Friday, September 4, 2009

what is subversive about love

I wanted so badly to hate you. Every time I dreamt about you, my passion grew. My passion against you. My desire to strike you when we met again. To make you understand how I felt. To give you the opportunity to experience picking yourself up from the gutter.

And then, lo and behold, you wrote to me. And I was calm and cold, frigid as a January morning. And you tried to explain yourself. Which was something. I can say "hi" to you in passing now, and feel awful that you seized up at Commons the other day. I remember puking from working out. And I remember it being worth it.

Maybe I want to forget, though. It would be easier if I didn't know you better than, well, anyone. I've not known you very long, but you told me everything. Everything you'd never told anyone else.
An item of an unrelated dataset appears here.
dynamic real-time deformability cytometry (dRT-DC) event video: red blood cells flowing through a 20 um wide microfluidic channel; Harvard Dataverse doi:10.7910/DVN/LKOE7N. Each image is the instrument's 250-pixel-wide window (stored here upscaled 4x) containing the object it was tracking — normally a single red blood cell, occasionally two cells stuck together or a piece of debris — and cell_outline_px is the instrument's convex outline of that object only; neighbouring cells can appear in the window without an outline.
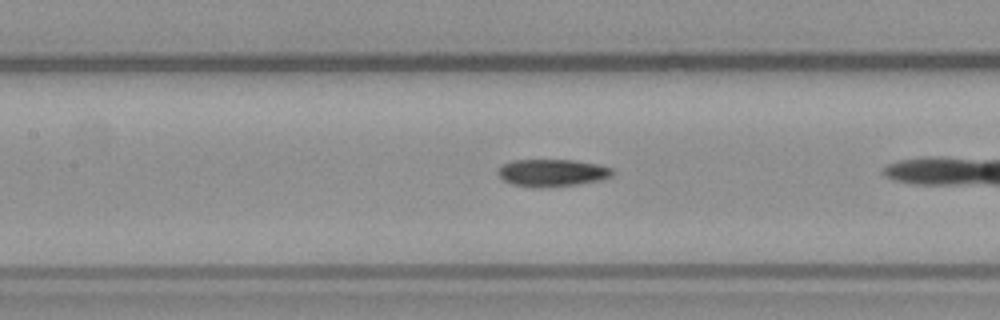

You're the only other person I know who has admitted to having an eating disorder. And you're a guy. It's the last thing you should feel comfortable talking about.
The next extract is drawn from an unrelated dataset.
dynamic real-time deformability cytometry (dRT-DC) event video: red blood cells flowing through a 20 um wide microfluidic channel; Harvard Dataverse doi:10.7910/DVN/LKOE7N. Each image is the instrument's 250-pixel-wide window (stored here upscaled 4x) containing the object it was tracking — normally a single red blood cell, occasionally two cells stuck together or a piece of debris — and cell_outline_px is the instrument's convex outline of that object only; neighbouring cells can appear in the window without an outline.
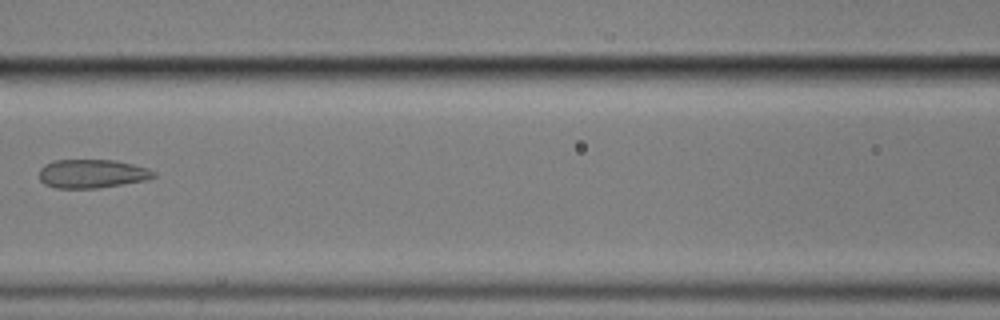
{"species": "common noctule bat (a hibernating species)", "species_latin": "Nyctalus noctula", "temperature_condition": "cold", "stored_images_in_passage": 8, "camera_frame_rate_fps": 3000, "um_per_image_px": 0.085, "animal": {"sex": "male", "body_mass_g": 17.9}, "frame": {"image": 1, "passage_image": 5, "time_ms": 5.0, "image_size_px": [1000, 320], "cell_outline_px": [[156, 176], [148, 180], [100, 188], [56, 188], [44, 184], [40, 180], [40, 168], [44, 164], [56, 160], [116, 160], [148, 168], [156, 172]], "centroid_in_image_um": [7.85, 14.77], "position_along_channel_um": 158.8, "area_um2": 19.31}}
But naked there in the bed, knowing that we could not make love, we bared our souls to one another for hours, speaking of everything unspoken, everything not allowed.

What is subversive about love? The fact that she screwed you over and you'd still take her back. The fact that he wrenched my heart out of my body, slept with five other girls, and then I took him back.

What is subversive about love is its magnitude. It completely pulls the wool over all of our senses. We lose our minds for a feeling that is illogical; that is chemical and animal, hormonal, that is not created by any choice.